Currently, there is no curative therapy for DIJOS caused by KDM3B variants. Management is supportive and requires a multidisciplinary approach. Children with developmental delay should be referred early to rehabilitation services. Individualized programs addressing cognitive and motor deficits should be initiated promptly to optimize adaptive function and independence. ADHD should be managed with behavioral interventions and pharmacotherapy as indicated. Short stature was observed in nearly half of the patients with DIJOS [3]. P2 received rhGH therapy from May 2019 to August 2025; his height had increased from 94.3 cm to 135 cm, moving from below −3 SD to between −1 SD and −2 SD. The annual growth velocity has remained within the normal reference range, indicating a measurable therapeutic benefit. However, given that KDM3B has been linked to myelodysplastic syndrome and acute myeloid leukemia [18,19], the potential oncogenic risk of rhGH must be carefully weighed. Larger cohorts and longer follow-up are essential to establish the efficacy and long-term safety of rhGH in patients with DIJOS.

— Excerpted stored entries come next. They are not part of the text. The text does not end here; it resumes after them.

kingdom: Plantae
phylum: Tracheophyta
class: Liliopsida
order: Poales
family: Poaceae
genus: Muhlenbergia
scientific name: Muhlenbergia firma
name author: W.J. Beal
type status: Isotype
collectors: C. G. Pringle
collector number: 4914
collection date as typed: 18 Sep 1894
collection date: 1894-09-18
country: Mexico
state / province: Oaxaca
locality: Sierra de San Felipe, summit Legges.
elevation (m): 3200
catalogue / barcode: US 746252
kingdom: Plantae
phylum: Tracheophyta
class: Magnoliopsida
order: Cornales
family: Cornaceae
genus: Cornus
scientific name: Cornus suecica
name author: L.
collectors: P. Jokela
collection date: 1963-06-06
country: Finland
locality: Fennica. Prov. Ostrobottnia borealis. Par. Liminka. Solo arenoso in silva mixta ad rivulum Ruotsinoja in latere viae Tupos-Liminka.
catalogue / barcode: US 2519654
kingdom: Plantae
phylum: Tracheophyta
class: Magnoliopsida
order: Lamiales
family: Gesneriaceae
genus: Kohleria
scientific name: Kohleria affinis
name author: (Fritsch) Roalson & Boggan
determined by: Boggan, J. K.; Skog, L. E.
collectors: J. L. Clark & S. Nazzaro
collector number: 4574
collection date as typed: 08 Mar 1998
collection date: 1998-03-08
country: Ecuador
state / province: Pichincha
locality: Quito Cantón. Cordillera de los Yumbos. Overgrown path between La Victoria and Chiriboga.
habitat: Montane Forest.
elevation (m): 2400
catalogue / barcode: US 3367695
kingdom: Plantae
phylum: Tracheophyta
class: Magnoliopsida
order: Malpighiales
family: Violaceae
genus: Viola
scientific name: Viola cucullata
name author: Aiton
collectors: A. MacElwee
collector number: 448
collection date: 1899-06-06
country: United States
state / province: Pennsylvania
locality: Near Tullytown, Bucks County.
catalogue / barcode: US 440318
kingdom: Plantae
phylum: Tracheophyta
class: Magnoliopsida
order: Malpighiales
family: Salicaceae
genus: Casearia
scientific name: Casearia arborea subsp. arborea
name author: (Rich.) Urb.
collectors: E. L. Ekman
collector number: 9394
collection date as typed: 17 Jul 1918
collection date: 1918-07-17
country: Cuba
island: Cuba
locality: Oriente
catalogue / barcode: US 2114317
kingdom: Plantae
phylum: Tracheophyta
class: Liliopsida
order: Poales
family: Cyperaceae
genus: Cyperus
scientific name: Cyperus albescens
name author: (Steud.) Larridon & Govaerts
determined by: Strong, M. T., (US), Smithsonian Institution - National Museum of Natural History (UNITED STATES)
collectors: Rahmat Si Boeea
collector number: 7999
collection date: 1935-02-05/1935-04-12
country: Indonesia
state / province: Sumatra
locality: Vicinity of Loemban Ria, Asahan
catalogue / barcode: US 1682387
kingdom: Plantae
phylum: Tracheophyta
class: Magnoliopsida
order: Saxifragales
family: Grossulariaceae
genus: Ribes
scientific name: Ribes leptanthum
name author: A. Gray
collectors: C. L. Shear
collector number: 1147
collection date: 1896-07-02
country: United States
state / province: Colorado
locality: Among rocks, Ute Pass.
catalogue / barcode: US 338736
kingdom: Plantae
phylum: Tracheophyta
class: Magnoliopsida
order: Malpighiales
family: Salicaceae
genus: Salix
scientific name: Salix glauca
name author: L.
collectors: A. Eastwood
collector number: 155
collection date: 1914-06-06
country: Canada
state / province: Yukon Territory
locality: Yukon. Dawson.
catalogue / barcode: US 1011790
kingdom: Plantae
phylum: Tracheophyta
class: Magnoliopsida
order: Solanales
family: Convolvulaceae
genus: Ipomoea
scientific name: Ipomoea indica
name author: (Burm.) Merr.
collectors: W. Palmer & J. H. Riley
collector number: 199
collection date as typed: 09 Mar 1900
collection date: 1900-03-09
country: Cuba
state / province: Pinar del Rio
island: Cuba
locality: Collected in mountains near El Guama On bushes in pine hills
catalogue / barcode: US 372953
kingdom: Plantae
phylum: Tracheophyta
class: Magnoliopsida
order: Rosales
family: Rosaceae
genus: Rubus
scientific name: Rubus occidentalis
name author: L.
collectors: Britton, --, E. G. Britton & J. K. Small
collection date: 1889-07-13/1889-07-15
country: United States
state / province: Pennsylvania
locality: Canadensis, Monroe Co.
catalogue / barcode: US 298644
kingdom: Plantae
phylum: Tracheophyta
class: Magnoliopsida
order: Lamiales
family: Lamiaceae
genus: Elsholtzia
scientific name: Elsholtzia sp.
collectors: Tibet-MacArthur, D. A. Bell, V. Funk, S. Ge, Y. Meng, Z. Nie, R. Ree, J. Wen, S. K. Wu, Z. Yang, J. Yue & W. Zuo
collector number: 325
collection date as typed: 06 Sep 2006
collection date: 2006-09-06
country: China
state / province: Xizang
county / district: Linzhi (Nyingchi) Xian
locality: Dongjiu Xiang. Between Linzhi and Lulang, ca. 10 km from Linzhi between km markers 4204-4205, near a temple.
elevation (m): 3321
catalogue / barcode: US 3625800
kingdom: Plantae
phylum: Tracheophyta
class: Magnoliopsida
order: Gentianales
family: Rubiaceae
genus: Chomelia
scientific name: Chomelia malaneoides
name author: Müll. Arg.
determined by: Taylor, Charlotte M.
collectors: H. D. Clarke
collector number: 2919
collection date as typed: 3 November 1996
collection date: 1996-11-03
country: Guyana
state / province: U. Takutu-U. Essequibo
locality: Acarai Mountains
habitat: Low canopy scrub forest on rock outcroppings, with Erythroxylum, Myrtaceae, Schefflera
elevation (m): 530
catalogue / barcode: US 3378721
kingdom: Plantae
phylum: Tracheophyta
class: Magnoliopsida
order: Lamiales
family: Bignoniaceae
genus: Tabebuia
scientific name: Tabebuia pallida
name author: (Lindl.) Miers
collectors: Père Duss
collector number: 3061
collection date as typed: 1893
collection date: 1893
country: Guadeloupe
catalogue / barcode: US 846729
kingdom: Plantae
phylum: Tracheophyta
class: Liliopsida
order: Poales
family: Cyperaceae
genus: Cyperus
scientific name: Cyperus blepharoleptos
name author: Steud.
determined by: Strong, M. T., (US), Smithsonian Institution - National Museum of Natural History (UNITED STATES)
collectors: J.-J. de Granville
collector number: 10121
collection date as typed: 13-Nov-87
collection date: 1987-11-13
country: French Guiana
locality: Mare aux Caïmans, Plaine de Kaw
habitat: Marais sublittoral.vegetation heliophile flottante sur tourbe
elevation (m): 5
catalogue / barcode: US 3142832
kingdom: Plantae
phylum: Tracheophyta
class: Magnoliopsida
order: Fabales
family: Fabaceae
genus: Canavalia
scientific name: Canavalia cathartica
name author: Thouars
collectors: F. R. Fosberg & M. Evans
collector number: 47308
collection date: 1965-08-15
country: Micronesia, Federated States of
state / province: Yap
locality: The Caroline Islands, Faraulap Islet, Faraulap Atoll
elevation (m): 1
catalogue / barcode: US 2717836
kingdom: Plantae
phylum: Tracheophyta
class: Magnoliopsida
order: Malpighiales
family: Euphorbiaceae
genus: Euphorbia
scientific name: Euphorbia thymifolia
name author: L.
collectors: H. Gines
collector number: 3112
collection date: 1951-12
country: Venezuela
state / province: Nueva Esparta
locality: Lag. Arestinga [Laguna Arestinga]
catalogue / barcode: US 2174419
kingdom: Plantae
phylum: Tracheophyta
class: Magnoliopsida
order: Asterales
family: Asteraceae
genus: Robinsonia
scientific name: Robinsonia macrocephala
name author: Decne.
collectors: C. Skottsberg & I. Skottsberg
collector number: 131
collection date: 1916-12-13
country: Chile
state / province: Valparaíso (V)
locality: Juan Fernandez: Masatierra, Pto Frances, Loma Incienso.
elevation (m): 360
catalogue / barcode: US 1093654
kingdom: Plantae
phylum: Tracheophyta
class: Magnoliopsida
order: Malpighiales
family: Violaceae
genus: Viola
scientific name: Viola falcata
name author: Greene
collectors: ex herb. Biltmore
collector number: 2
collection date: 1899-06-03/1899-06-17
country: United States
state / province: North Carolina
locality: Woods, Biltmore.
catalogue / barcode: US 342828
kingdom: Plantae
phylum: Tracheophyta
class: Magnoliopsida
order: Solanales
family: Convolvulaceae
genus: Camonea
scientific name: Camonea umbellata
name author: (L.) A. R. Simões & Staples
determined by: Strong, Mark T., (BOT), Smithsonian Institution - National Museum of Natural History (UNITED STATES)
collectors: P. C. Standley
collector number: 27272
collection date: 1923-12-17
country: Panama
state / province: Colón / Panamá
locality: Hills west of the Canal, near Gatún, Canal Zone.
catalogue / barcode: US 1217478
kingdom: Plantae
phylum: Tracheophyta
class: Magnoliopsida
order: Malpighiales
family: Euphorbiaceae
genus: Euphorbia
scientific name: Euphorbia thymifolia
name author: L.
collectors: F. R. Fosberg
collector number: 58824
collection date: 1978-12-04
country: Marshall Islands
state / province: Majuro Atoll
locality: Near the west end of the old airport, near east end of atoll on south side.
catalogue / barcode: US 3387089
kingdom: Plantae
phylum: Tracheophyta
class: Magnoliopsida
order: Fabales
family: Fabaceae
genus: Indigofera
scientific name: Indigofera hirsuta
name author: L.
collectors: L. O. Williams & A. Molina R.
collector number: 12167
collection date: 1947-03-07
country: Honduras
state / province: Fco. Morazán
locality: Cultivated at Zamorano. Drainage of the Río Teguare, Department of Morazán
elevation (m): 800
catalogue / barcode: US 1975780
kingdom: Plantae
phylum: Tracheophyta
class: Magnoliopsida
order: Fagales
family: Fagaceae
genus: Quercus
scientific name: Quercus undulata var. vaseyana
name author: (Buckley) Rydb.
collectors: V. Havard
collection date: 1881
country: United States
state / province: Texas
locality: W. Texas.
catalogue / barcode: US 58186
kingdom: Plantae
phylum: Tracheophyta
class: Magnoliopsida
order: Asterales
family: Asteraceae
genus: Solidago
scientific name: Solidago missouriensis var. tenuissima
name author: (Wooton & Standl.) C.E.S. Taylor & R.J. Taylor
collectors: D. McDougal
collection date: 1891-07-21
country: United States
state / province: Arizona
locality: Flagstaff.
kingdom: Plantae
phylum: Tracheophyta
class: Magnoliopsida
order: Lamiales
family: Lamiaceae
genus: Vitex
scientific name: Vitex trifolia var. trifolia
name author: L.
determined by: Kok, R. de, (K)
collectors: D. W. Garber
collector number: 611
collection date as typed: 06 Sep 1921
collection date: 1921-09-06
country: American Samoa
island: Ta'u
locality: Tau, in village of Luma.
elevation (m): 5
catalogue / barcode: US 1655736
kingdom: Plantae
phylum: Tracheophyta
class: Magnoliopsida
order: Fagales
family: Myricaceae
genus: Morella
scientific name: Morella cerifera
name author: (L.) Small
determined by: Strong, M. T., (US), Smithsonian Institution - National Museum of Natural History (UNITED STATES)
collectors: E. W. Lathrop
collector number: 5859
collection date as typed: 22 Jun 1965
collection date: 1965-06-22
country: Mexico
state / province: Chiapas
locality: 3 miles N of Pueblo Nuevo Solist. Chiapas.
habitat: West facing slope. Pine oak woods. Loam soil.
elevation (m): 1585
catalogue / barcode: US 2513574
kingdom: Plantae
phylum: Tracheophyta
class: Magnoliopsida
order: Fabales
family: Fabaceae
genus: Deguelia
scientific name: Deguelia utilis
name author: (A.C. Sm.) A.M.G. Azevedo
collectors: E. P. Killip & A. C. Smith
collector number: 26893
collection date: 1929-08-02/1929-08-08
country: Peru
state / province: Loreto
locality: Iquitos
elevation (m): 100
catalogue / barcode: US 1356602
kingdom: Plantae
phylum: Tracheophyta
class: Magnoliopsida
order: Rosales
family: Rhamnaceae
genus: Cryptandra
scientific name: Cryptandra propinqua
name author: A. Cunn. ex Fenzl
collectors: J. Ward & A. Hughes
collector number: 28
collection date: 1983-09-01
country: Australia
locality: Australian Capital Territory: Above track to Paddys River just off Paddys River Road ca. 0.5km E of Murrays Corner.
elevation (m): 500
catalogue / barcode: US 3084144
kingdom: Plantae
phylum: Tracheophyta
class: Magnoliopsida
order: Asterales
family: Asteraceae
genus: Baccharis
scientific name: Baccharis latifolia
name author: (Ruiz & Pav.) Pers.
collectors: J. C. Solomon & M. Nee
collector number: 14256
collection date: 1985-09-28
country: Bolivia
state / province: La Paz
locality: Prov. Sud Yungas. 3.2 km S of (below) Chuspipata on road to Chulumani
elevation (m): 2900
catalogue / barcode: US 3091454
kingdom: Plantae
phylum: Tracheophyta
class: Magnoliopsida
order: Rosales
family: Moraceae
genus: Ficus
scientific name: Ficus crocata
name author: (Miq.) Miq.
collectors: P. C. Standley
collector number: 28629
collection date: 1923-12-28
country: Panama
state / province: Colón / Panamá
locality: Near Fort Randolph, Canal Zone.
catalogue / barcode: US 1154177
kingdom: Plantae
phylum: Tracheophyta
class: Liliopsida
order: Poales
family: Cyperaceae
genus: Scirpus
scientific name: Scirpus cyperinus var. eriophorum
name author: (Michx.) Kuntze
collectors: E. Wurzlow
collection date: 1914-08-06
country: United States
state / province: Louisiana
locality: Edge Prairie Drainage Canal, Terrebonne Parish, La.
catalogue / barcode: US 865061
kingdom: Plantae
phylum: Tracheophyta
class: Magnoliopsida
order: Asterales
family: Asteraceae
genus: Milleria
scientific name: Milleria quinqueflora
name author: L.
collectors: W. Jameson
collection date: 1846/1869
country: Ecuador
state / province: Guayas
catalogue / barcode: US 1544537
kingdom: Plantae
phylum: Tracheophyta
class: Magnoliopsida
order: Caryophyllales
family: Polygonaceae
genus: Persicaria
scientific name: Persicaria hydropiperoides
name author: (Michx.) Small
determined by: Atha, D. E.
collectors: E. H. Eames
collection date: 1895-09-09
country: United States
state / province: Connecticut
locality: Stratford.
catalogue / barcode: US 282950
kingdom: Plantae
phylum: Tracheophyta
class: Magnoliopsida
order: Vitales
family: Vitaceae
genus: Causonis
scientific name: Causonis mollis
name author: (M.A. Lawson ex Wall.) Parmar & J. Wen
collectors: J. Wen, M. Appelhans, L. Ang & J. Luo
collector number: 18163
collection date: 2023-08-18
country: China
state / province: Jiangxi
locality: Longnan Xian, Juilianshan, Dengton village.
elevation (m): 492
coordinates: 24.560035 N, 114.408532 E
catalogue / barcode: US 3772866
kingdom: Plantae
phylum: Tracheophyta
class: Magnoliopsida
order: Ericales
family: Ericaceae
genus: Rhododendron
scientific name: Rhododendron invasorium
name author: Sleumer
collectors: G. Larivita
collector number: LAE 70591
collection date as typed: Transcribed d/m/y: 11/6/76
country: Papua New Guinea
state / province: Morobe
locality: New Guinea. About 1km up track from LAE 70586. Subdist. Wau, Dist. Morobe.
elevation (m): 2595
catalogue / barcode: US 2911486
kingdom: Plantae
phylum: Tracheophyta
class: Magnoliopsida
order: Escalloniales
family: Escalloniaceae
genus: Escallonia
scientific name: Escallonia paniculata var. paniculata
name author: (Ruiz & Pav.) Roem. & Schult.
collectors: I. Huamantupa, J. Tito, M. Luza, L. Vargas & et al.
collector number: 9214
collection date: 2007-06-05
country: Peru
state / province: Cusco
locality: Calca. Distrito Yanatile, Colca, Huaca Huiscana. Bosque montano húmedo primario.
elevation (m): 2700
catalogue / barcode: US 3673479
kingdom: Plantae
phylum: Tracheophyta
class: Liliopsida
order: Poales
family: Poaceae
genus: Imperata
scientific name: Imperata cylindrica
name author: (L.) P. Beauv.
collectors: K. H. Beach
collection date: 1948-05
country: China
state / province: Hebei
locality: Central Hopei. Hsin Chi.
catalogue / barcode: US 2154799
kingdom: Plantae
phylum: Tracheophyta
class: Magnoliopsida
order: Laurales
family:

We present four patients with de novo KDM3B variants. Unlike other previously reported patients with DIJOS, the patients in the present study exhibited normal neurodevelopment or only subtle signs of neurodevelopmental impairment, highlighting that growth retardation could be a highly consistent phenotype in these patients. Moreover, one patient in this study showed improved growth following rhGH therapy, suggesting that rhGH treatment may confer a beneficial effect on growth in individuals with DIJOS.